Where the records below show the word "données" in a line, please copy that line.

[Opening RECORDS SHOWN section]

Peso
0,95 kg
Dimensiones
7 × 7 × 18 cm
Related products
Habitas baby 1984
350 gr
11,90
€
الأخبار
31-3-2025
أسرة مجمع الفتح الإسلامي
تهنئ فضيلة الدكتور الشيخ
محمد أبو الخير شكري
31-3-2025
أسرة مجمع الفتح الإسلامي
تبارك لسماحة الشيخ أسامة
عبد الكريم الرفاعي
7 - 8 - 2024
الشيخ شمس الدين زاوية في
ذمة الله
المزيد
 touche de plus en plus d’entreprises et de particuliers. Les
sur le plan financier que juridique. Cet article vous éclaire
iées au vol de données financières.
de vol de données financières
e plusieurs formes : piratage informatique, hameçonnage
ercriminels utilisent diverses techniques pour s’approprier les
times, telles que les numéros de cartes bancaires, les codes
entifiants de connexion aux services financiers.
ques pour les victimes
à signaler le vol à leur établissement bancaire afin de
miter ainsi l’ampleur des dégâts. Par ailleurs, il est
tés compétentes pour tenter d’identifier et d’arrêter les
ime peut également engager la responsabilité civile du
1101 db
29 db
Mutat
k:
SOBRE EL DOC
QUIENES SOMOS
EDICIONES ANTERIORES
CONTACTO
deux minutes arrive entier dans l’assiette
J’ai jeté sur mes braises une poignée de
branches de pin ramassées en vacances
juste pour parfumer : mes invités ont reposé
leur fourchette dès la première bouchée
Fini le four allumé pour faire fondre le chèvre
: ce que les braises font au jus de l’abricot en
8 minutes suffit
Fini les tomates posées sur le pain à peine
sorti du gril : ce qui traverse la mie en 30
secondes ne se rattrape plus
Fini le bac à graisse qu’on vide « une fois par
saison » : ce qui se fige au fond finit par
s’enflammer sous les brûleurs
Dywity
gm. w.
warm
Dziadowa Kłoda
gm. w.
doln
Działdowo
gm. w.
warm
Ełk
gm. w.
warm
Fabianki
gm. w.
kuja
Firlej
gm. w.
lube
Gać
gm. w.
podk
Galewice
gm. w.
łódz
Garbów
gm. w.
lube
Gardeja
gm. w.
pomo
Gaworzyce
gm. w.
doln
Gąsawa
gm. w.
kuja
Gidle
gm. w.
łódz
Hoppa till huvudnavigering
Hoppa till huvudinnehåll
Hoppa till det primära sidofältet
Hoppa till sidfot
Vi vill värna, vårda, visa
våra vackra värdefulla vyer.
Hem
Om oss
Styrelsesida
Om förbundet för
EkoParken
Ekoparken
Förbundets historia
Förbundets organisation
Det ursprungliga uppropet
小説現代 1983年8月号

[Closing RECORDS SHOWN section]

ANSWER TO THIS EXERCISE:
iées au vol de données financières.
de vol de données financières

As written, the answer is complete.